[Records to use — start]
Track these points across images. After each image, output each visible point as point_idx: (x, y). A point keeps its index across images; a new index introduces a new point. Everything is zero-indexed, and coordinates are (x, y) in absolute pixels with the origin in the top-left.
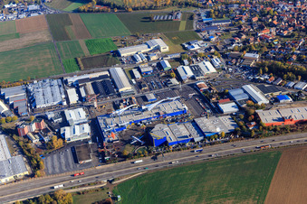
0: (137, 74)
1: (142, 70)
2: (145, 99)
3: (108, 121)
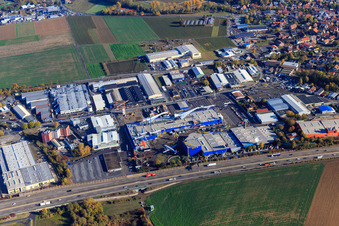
0: (168, 81)
1: (173, 77)
2: (177, 107)
3: (139, 128)
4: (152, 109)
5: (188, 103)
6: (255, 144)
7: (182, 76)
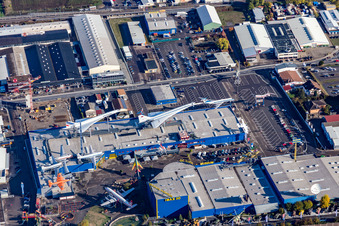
[Records to use — finish]
Your instructions: Rewrite the lines above with "upper-left" in place of "top-left", changing nothing else. Leave out the pictures.

Written response:
Track these points across images. After each image, output each visible point as point_idx: (x, y). A point keeps its index across images; a new index introduces a new point. Everything is zero-indexed, and coordinates are (x, y) in absolute pixels with the origin in the upper-left.
0: (137, 74)
1: (142, 70)
2: (145, 99)
3: (108, 121)
0: (168, 81)
1: (173, 77)
2: (177, 107)
3: (139, 128)
4: (152, 109)
5: (188, 103)
6: (255, 144)
7: (182, 76)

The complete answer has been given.